EXERCISE 1 – Transcribe every line of the extracted page text rows below, keeping each one unchanged. Leave the picture markers out of your answer.

DOCUMENT TEXT –
On Wed, Mar 11, 2009 at 11:35:15AM +0100, Bengt Gördén wrote:
Anyone an idea
as to what is happening here,
and how it could be cured ?
I can't say that I can help you but 19 years as a network engineer can come in
handy.
The most obvious is that the network is overloaded in some way. Doesn't need
to be in terms of bandwidth. It can be things like spanning-tree going
heywire in switches. Redirects is another thing that comes to my mind. A
sophisticated (there are things like slow pings of IPv6 addresses that fills
up the table in a switch) DoS might also be the case.
If we assume it's the network that causes the problem you obviously have the
switches and the routers that can cause the problems not to say firewalls.
What network set up (equipment and such) do you have?
Is the network protected in some way?
I'll make a complete list of all the equipment
next monday (I don't return there before).
The network is completely isolated, there are just
the four WFS computers (and a fifth which was not
being used), and my Thinkpad R51.
Apart from the ssh -X connection the only traffic
are the messages I mentioned before (around 50/s)

[Extracted page text data]
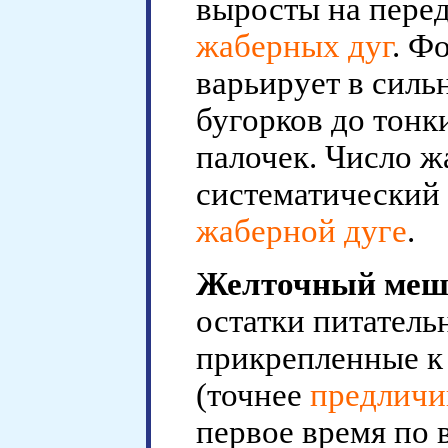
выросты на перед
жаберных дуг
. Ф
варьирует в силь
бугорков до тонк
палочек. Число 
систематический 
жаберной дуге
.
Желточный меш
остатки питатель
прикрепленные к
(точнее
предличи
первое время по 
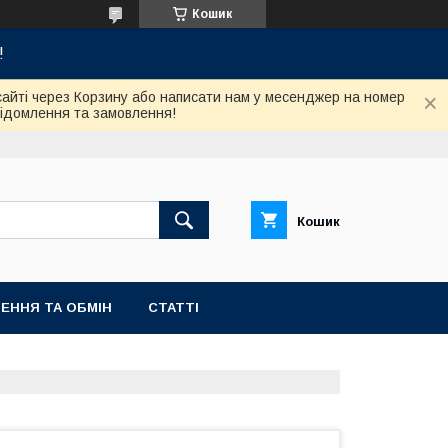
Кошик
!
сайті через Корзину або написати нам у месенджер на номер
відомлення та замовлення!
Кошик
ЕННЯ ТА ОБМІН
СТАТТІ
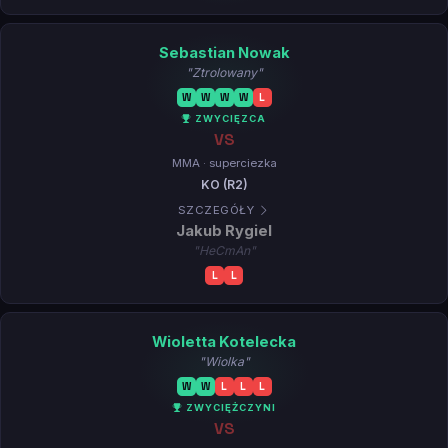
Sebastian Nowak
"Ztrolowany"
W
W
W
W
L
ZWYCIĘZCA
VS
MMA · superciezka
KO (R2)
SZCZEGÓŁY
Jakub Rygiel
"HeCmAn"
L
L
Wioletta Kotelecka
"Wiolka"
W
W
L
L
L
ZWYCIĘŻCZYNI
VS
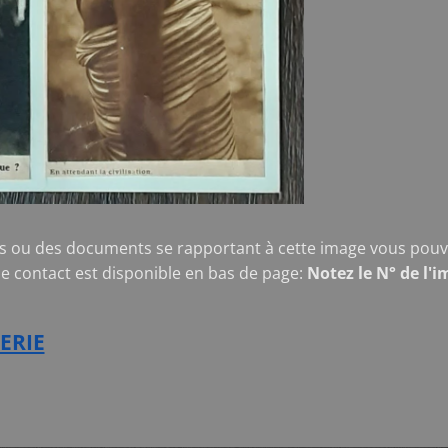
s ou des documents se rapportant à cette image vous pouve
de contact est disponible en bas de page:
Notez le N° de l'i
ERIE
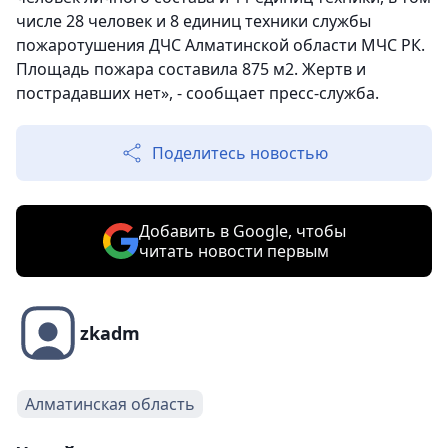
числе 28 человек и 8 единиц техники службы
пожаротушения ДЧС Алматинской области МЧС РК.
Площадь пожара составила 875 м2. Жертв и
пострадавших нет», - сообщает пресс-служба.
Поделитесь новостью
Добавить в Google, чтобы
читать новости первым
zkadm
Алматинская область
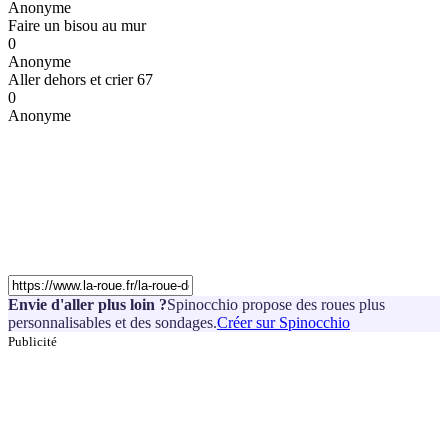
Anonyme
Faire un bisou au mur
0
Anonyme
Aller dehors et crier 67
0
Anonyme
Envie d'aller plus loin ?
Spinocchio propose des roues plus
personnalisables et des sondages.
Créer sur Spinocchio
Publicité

EXERCISE 2 – Go on with the mailing-list thread about the network troubleshooting, starting right after its last line.

RESPONSE 1 –
выросты на перед
жаберных дуг
. Ф
варьирует в силь
бугорков до тонк
палочек. Число 
систематический 
жаберной дуге
.
Желточный меш
остатки питатель
прикрепленные к
(точнее
предличи
первое время по 
Кошик
!
сайті через Корзину або написати нам у месенджер на номер
відомлення та замовлення!
Кошик
ЕННЯ ТА ОБМІН
СТАТТІ
Sebastian Nowak
"Ztrolowany"
W
W
W
W
L
ZWYCIĘZCA
VS
MMA · superciezka
KO (R2)
SZCZEGÓŁY
Jakub Rygiel
"HeCmAn"
L
L
Wioletta Kotelecka
"Wiolka"
W
W
L
L
L
ZWYCIĘŻCZYNI
VS
s ou des documents se rapportant à cette image vous pouve
de contact est disponible en bas de page:
Notez le N° de l'i
ERIE
числе 28 человек и 8 единиц техники службы
пожаротушения ДЧС Алматинской области МЧС РК.
Площадь пожара составила 875 м2. Жертв и
пострадавших нет», - сообщает пресс-служба.
Поделитесь новостью
Добавить в Google, чтобы
читать новости первым
zkadm
Алматинская область
Anonyme
Faire un bisou au mur
0
Anonyme
Aller dehors et crier 67
0
Anonyme
Envie d'aller plus loin ?
Spinocchio propose des roues plus
personnalisables et des sondages.
Créer sur Spinocchio
Publicité

RESPONSE 2 –
and the status reports from the slave computers,
around 60/s for all three added. All messages are
less than an MTU.
Have you made some performance tests? iperf is handy.
TCP:
server:> iperf -s
client:> iperf -c server
UDP:
server:> iperf -su
client:> iperf -c server -u
Good tip, will do.
Now you're here you may be able to comment on
another problem: the network adapter in the
master does not receive the multicast messages
it is sending (even if the TX socket has the
IP_MULTICAST_LOOP option set). Chip is Intel
85something, driver e1000e.
Many thanks,
--
FA
Laboratorio di Acustica ed Elettroacustica
Parma, Italia
Be quiet, Master Land; and you, Professor,
will you be so good as to listen to me ?